Mercado livre de energia está maduro para ser ampliado, dizem especialistas

Contratações fora do ambiente regulado já correspondem a 32% de todo o consumo no Brasil

16 de abril de 2021Infraestrutura

O Boletim Abraceel de Energia Livre divulgado no mês passado mostra que este mercado já corresponde a 32% de toda a energia consumida no Brasil. O volume impressiona, uma vez que a maioria dos consumidores ainda participa obrigatoriamente do ambiente de contratação regulada (ACR), como os empreendimentos residenciais, comerciais e as pequenas indústrias.

Atualmente, para ser um consumidor livre, isto é, poder contratar energia proveniente de qualquer fonte de geração, o consumidor precisa ter, no mínimo, 1.500 kW de demanda contratada. Também podem participar do mercado livre aqueles que consomem pelo menos 500 kW, desde que a energia seja gerada por fontes incentivadas - usinas solares e eólicas.

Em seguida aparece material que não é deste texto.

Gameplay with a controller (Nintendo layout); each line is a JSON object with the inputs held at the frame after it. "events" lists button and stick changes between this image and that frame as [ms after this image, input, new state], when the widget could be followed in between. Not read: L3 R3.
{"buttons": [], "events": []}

O presidente da Abraceel (Associação Brasileira dos Comercializadores de Energia), Reginaldo Medeiros, explica que durante muito tempo a grande questão dos tomadores de decisão do setor de energia era a viabilidade ou não da abertura do mercado, dúvida que foi superada após um longo trabalho de conscientização liderado pela entidade. 

“A grande questão agora é: quando o mercado será aberto? A liberdade de escolha do fornecedor de energia para todos os consumidores já é uma realidade em vários países do mundo, conforme aponta o ranking de liberdade de energia elétrica, que mostra o Brasil na 55ª posição entre 56 países sobre o tema”, diz Medeiros.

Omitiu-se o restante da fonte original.